# Dataset entries:
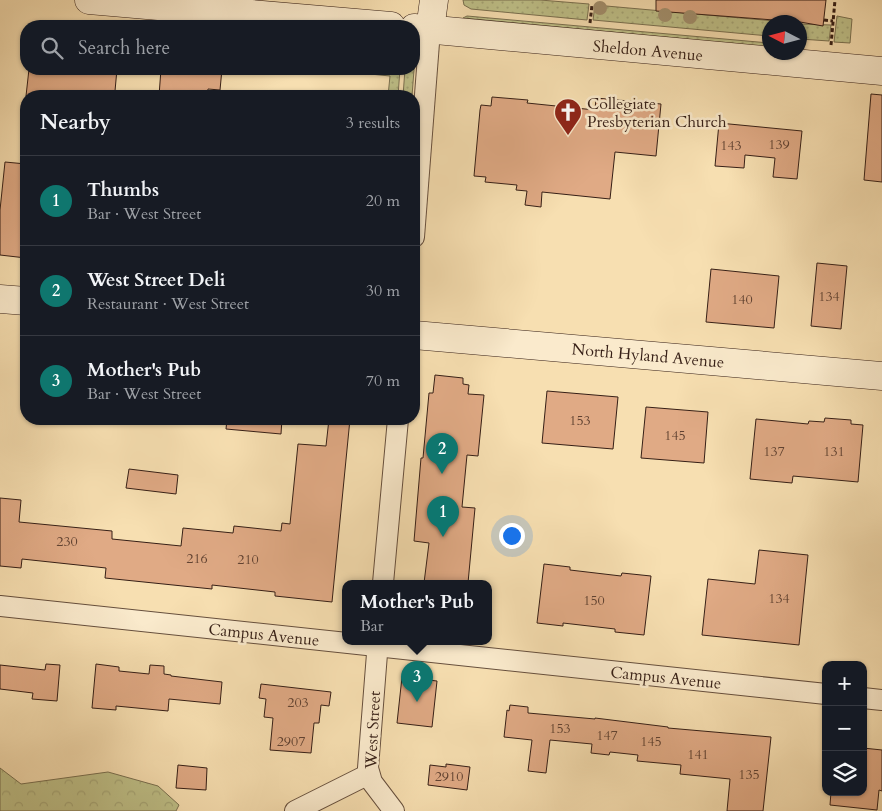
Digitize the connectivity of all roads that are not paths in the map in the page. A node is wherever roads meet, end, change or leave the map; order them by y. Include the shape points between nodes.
1 (89, 0) edge
2 (434, 0) edge
3 (321, 20) edge
4 (422, 29) edge
5 (882, 71) edge
6 (420, 90) edge
7 (0, 299) edge
8 (20, 301) edge
9 (420, 336) edge
10 (882, 376) edge
11 (397, 425) edge
12 (384, 580) edge
13 (0, 606) edge
14 (342, 640) edge
15 (378, 645) edge
16 (387, 645) edge
17 (822, 694) edge
18 (867, 698) edge
19 (882, 700) edge
20 (369, 774) junction
21 (295, 811) edge
22 (394, 811) edge

1 - 3 street
2 - 4 street
4 - 5 street, Sheldon Avenue
4 - 6 street
7 - 8 street
9 - 10 street, North Hyland Avenue
11 - 12 street
13 - 14 street, Campus Avenue
15 - 20 street, West Street via 367,762
16 - 17 street, Campus Avenue
18 - 19 street
20 - 21 street
20 - 22 street, West Street

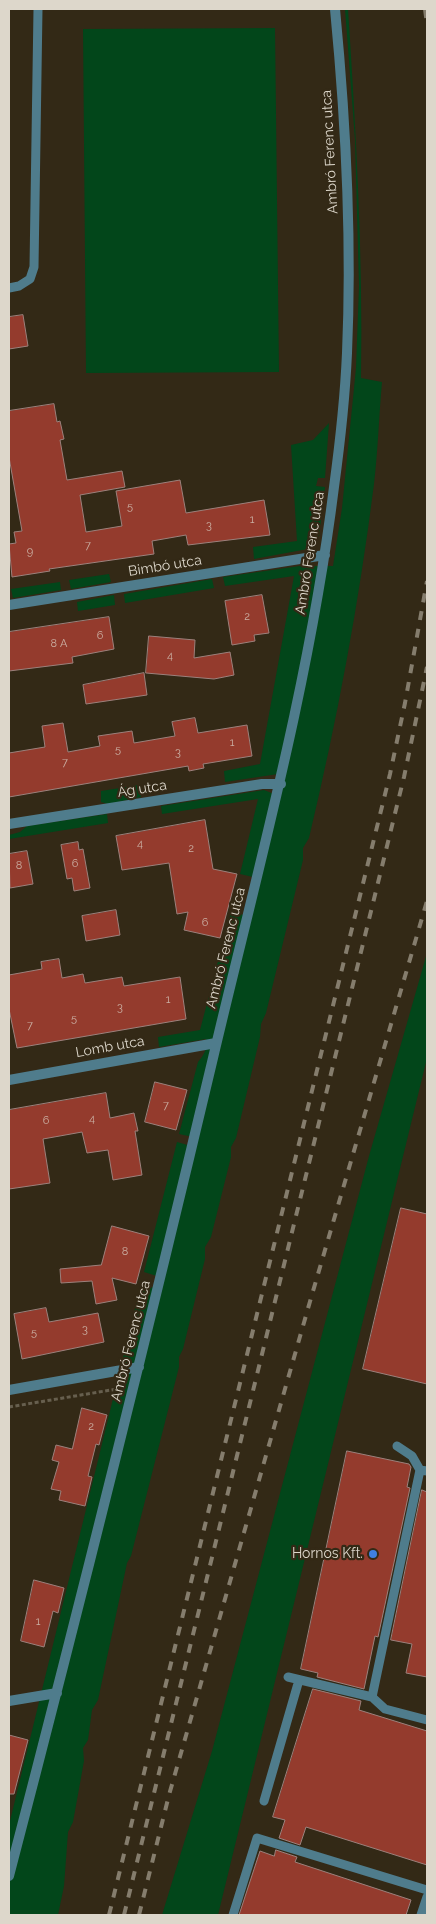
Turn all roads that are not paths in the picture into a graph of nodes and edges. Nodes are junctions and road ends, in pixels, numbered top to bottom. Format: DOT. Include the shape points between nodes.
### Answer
graph roads {
  1 [pos="38,9"];
  2 [pos="335,9"];
  3 [pos="9,288"];
  4 [pos="325,554"];
  5 [pos="9,605"];
  6 [pos="281,784"];
  7 [pos="9,824"];
  8 [pos="216,1043"];
  9 [pos="9,1080"];
  10 [pos="139,1366"];
  11 [pos="9,1390"];
  12 [pos="396,1446"];
  13 [pos="424,1471"];
  14 [pos="288,1677"];
  15 [pos="299,1680"];
  16 [pos="56,1693"];
  17 [pos="372,1697"];
  18 [pos="9,1701"];
  19 [pos="427,1720"];
  20 [pos="264,1801"];
  21 [pos="9,1876"];
  22 [pos="427,1890"];
  23 [pos="427,1897"];
  24 [pos="233,1915"];
  25 [pos="421,1915"];
  1 -- 3 [label="lane" via="34,267 30,279"];
  2 -- 4 [label="street, Ambró Ferenc utca" via="345,161 347,355 340,443"];
  4 -- 5 [label="street, Bimbó utca"];
  4 -- 6 [label="street, Ambró Ferenc utca"];
  6 -- 7 [label="street, Ág utca" via="262,784"];
  6 -- 8 [label="street, Ambró Ferenc utca"];
  8 -- 9 [label="street, Lomb utca"];
  8 -- 10 [label="street, Ambró Ferenc utca"];
  10 -- 11 [label="street"];
  10 -- 16 [label="street, Ambró Ferenc utca"];
  12 -- 13 [label="lane" via="412,1456"];
  13 -- 17 [label="lane"];
  14 -- 15 [label="lane"];
  15 -- 17 [label="lane"];
  15 -- 20 [label="lane"];
  16 -- 18 [label="street"];
  16 -- 21 [label="street, Ambró Ferenc utca"];
  17 -- 19 [label="lane" via="385,1709"];
  22 -- 24 [label="lane" via="257,1838"];
  23 -- 25 [label="lane"];
}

# Work order:
All of the records above are to be printed exactly, with every picture omitted.

# Result:
Digitize the connectivity of all roads that are not paths in the map in the page. A node is wherever roads meet, end, change or leave the map; order them by y. Include the shape points between nodes.
1 (89, 0) edge
2 (434, 0) edge
3 (321, 20) edge
4 (422, 29) edge
5 (882, 71) edge
6 (420, 90) edge
7 (0, 299) edge
8 (20, 301) edge
9 (420, 336) edge
10 (882, 376) edge
11 (397, 425) edge
12 (384, 580) edge
13 (0, 606) edge
14 (342, 640) edge
15 (378, 645) edge
16 (387, 645) edge
17 (822, 694) edge
18 (867, 698) edge
19 (882, 700) edge
20 (369, 774) junction
21 (295, 811) edge
22 (394, 811) edge

1 - 3 street
2 - 4 street
4 - 5 street, Sheldon Avenue
4 - 6 street
7 - 8 street
9 - 10 street, North Hyland Avenue
11 - 12 street
13 - 14 street, Campus Avenue
15 - 20 street, West Street via 367,762
16 - 17 street, Campus Avenue
18 - 19 street
20 - 21 street
20 - 22 street, West Street

Turn all roads that are not paths in the picture into a graph of nodes and edges. Nodes are junctions and road ends, in pixels, numbered top to bottom. Format: DOT. Include the shape points between nodes.
### Answer
graph roads {
  1 [pos="38,9"];
  2 [pos="335,9"];
  3 [pos="9,288"];
  4 [pos="325,554"];
  5 [pos="9,605"];
  6 [pos="281,784"];
  7 [pos="9,824"];
  8 [pos="216,1043"];
  9 [pos="9,1080"];
  10 [pos="139,1366"];
  11 [pos="9,1390"];
  12 [pos="396,1446"];
  13 [pos="424,1471"];
  14 [pos="288,1677"];
  15 [pos="299,1680"];
  16 [pos="56,1693"];
  17 [pos="372,1697"];
  18 [pos="9,1701"];
  19 [pos="427,1720"];
  20 [pos="264,1801"];
  21 [pos="9,1876"];
  22 [pos="427,1890"];
  23 [pos="427,1897"];
  24 [pos="233,1915"];
  25 [pos="421,1915"];
  1 -- 3 [label="lane" via="34,267 30,279"];
  2 -- 4 [label="street, Ambró Ferenc utca" via="345,161 347,355 340,443"];
  4 -- 5 [label="street, Bimbó utca"];
  4 -- 6 [label="street, Ambró Ferenc utca"];
  6 -- 7 [label="street, Ág utca" via="262,784"];
  6 -- 8 [label="street, Ambró Ferenc utca"];
  8 -- 9 [label="street, Lomb utca"];
  8 -- 10 [label="street, Ambró Ferenc utca"];
  10 -- 11 [label="street"];
  10 -- 16 [label="street, Ambró Ferenc utca"];
  12 -- 13 [label="lane" via="412,1456"];
  13 -- 17 [label="lane"];
  14 -- 15 [label="lane"];
  15 -- 17 [label="lane"];
  15 -- 20 [label="lane"];
  16 -- 18 [label="street"];
  16 -- 21 [label="street, Ambró Ferenc utca"];
  17 -- 19 [label="lane" via="385,1709"];
  22 -- 24 [label="lane" via="257,1838"];
  23 -- 25 [label="lane"];
}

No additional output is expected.